Находчивый, однако, был человек и, поди-ко, характеру легкого.
Как-то собрались мы вологодской писательской дружиной, в ту пору еще очень соединенной, братски встречать Новый год в нашей большой квартире, куда я только что переехал.
Должно быть, очень весело было, хотелось нам не только петь и плясать, но и озоровать. Тут кто-то кому-то решил позвонить и в новом телефонном справочнике наткнулся на фамилию Барклай-де-Толли.
— Братва! — заорал гость. — Давайте позвоним Барклаю-де-Толли, поздравим его с праздником, а?!
— Какому Барклаю-де-Толли?
— А хрен его знает! Вот в справочнике есть такая фамилия.
Надо заметить, что город Вологда — древний русский город, и если покопаться в его истории, такого накопаешь, что и дух захватит. Всякие исторические редкости в справочниках всяких можно повстречать дополна — ведь одних только пленных французов после Отечественной войны 1812 года сюда поселено было несколько тысяч, всяческие смуты российской крутой волной прибивали к вологодским берегам всяческих людей и людишек. Здесь, конечно же, и Сталин бывал, и родственники Ленина — где только эти пройдохи не побывали! Здесь совершил свою историческую аферу юный прощелыга-дворянчик, подаривший замечательный материал для бессмертной комедии «Ревизор» бессмертному Гоголю.

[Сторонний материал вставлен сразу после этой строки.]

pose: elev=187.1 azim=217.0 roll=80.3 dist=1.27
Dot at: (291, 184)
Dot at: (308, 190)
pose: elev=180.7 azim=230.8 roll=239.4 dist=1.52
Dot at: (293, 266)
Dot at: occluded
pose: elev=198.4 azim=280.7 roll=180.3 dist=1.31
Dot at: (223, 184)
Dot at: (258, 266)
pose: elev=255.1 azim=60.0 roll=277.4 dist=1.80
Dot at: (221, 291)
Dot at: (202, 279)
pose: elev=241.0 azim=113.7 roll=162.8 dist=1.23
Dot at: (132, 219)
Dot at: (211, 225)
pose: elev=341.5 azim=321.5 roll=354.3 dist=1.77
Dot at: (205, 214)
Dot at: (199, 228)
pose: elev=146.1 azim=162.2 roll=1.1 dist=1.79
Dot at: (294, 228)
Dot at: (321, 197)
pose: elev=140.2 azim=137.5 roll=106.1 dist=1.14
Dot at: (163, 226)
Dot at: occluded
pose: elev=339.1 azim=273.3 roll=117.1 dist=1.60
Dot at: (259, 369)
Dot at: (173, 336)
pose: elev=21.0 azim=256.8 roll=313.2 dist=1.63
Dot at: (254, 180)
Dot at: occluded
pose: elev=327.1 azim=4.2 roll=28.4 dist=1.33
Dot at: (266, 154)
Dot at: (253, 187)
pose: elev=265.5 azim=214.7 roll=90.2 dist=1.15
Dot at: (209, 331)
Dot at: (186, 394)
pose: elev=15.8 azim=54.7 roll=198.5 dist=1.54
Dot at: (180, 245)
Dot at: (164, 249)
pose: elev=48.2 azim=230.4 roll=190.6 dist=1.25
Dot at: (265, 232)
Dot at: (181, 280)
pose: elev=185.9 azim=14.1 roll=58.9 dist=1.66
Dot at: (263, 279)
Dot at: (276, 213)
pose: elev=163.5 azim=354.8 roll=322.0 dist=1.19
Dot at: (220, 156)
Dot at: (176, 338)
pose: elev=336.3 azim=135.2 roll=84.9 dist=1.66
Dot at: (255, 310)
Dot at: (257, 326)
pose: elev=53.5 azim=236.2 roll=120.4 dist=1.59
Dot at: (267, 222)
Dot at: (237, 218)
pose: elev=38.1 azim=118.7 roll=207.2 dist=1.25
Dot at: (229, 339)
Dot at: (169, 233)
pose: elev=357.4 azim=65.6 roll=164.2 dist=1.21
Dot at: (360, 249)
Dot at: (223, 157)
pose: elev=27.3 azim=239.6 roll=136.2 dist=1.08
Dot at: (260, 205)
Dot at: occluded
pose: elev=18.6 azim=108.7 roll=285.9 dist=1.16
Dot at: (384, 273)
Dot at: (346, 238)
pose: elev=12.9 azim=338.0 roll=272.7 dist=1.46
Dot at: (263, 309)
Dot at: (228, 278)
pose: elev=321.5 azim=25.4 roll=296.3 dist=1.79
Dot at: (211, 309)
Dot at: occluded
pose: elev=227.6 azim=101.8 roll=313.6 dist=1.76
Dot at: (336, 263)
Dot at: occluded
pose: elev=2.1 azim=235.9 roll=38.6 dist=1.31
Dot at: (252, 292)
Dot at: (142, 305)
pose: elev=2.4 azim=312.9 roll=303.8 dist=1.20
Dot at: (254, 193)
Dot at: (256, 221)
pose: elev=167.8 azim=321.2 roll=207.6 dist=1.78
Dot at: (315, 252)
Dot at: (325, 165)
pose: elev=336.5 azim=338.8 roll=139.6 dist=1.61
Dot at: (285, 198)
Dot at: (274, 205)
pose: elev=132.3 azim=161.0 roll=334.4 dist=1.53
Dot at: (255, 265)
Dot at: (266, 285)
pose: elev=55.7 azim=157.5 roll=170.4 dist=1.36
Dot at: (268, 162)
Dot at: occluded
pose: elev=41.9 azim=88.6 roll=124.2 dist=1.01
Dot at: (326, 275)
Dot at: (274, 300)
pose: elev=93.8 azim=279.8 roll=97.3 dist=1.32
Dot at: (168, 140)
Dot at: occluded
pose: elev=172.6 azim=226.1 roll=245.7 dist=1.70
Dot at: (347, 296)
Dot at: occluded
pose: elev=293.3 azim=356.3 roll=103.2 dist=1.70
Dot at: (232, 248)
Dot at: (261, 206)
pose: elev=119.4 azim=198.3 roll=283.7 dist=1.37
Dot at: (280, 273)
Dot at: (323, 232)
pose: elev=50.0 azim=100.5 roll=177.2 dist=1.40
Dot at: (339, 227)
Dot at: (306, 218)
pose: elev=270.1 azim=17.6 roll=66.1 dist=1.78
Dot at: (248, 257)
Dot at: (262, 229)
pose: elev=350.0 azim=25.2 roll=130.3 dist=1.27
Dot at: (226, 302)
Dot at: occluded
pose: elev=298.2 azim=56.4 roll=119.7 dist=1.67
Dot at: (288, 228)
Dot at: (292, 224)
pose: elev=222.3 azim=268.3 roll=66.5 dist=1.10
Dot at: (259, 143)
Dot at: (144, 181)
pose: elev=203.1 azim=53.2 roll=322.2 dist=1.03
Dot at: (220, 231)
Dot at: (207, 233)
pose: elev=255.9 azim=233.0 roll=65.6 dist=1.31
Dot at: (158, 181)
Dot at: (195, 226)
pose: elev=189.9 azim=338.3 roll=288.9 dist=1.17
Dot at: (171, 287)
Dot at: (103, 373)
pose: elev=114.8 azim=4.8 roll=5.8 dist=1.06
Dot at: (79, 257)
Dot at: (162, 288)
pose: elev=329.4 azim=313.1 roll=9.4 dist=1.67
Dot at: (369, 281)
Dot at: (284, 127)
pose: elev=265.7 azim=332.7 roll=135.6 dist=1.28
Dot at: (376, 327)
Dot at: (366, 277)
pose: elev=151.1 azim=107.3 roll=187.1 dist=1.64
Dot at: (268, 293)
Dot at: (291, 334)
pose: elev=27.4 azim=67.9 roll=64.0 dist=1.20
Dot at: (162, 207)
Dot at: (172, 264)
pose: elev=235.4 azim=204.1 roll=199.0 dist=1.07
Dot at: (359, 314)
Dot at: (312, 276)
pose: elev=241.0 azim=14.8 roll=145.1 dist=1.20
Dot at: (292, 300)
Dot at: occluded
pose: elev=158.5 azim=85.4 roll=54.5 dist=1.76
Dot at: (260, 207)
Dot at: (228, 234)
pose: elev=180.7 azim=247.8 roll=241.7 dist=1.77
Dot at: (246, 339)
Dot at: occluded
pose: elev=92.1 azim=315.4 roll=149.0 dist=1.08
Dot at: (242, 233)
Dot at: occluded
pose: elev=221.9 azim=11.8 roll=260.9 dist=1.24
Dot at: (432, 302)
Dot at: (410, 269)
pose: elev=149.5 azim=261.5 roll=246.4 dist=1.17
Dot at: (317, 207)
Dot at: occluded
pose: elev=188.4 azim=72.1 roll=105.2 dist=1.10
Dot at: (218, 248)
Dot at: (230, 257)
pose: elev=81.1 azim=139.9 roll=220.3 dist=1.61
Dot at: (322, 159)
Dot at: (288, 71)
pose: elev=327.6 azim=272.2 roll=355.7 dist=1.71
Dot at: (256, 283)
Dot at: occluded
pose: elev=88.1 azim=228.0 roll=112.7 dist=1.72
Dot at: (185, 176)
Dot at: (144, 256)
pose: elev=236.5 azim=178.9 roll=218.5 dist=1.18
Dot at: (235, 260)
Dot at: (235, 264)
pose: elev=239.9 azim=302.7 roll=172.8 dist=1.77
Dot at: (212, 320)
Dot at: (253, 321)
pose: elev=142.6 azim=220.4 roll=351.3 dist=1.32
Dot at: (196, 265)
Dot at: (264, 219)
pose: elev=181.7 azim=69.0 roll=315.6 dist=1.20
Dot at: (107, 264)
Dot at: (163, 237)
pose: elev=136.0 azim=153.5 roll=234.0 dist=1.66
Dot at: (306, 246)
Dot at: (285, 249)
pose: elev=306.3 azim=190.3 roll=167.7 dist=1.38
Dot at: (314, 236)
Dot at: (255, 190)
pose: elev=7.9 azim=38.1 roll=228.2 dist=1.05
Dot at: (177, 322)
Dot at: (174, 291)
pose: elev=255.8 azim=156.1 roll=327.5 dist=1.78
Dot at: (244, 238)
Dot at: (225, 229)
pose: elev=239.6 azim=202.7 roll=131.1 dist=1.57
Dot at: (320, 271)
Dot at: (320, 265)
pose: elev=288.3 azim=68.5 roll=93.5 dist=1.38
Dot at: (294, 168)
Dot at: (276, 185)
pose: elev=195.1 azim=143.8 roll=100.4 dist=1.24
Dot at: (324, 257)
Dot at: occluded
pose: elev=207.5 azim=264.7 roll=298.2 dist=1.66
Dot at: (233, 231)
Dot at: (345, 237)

Словом, на Вологодчине не соскучишься!
Кто-то из наиболее трезвых вологодских писателей, но скорее из их рассудительных жен предостерег веселую компанию — вдруг, мол, это лицо с исторической фамилией и в самом деле является родственником достославному полководцу России, и что тогда? Вы, мол, хоть жеребячий тон сбавьте, лучше же совсем человека не беспокойте — время позднее, а он, Барклай-то, де-Толли, скорее всего человек уже преклонных лет.
Но предостережение лишь подстегнуло компанию, идея, как известно из хитроумного учения, овладевшая массами, да еще подвыпившими…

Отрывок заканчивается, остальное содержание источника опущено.